During the Coca-Cola 600 race weekend, NASCAR and Coca-Cola will host Gold Star Families. All 40 NASCAR Cup Series cars will feature the name of a fallen service member on the windshield during the race. During the broadcast of the Coca-Cola 600, FOX will display the name of every U.S. Armed Forces member who lost their life since last year’s Memorial Day weekend race as part of a tribute. FOX’s scroll will begin during its pre-race show at 5:30 p.m.

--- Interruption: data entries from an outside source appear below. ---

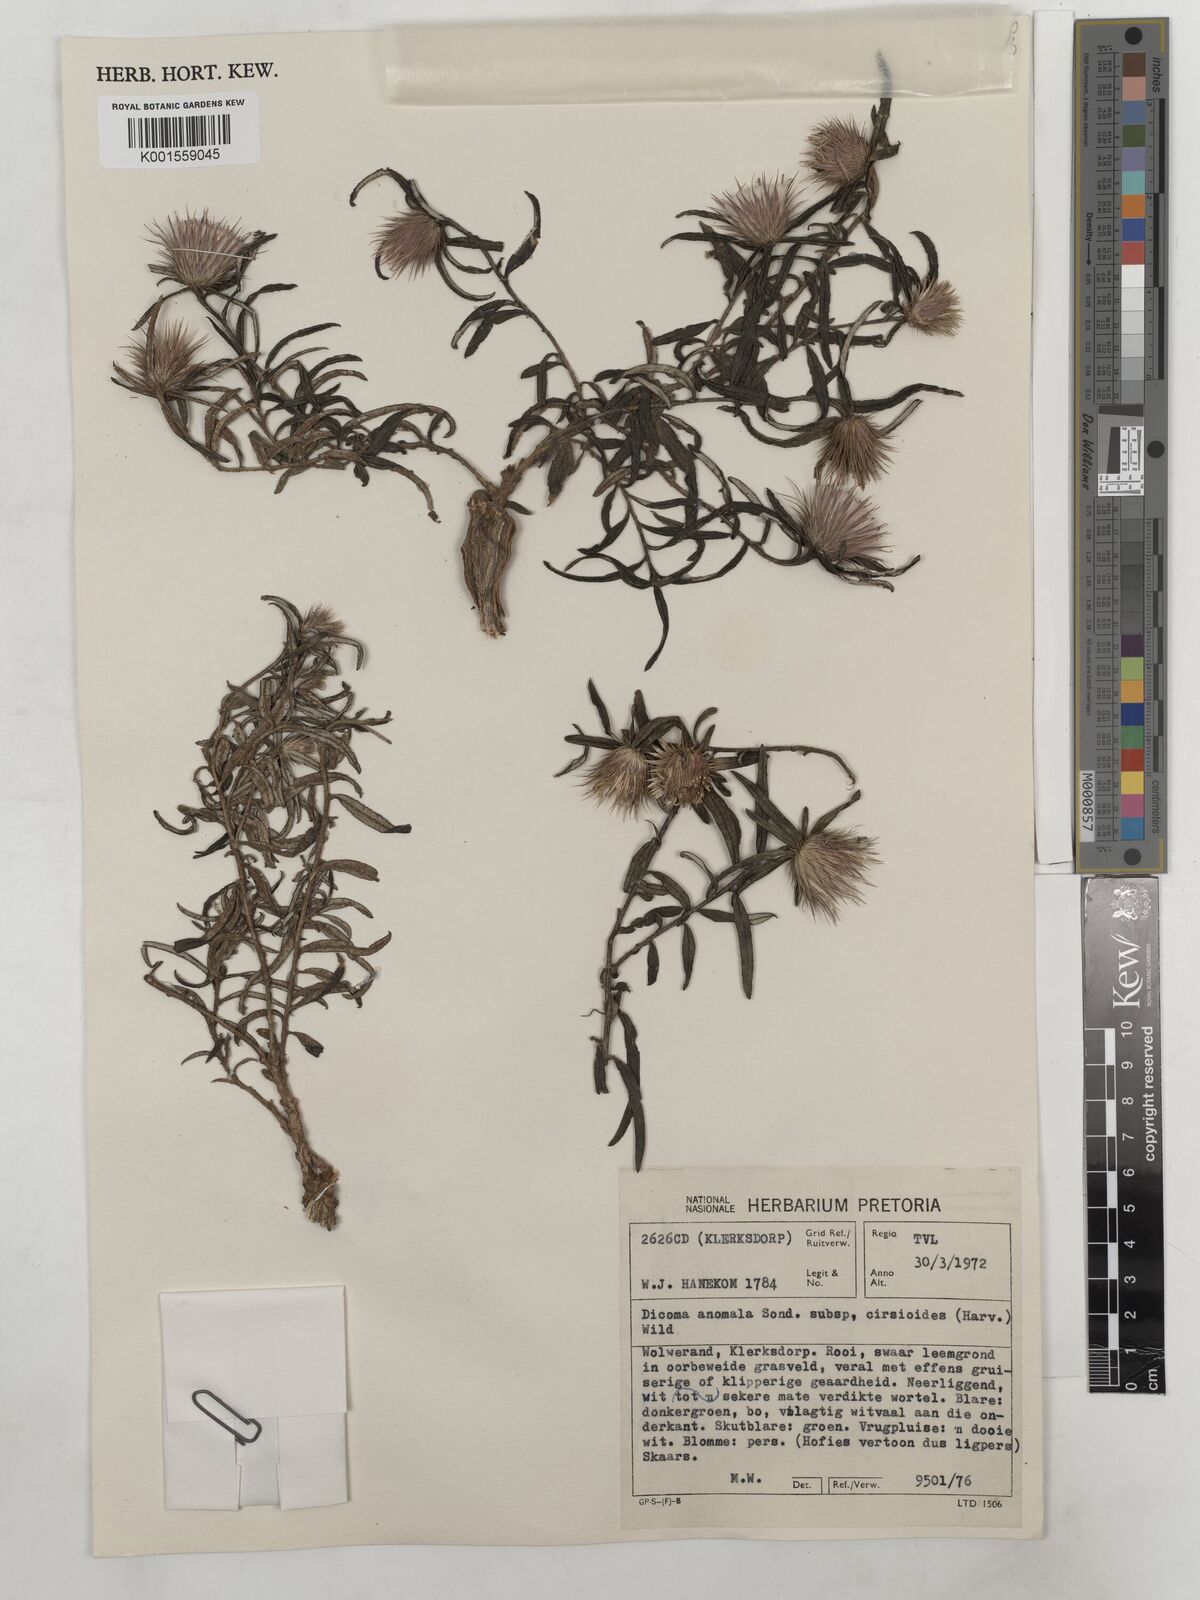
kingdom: Plantae
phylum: Tracheophyta
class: Magnoliopsida
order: Asterales
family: Asteraceae
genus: Dicoma
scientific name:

Sgt. Uvanni was born March 13, 1977. He was killed on Oct. 1, 2004, in Samarra, Iraq. He was a member of the New York Army National Guard. He was the only child of Kevin and Janet Uvanni. He graduated from Rome Free Academy where as a football player earning All-League defensive end honors as a senior. Six months after graduation, he joined the Marine Corps in December 1996, and served in various infantry assignments until leaving the Marines in December of 2003. In January 2004, he joined the New York Army National Guard. On Oct. 1, 2004, during combat operations near the town of Samarra, his unit came under attack from an insurgent force and he was killed while helping soldiers respond to the ambush.
Patrol Base Uvanni in Samarra was named in his memory and Uvanni Park is a block away from the family home on Lynch Street in Rome.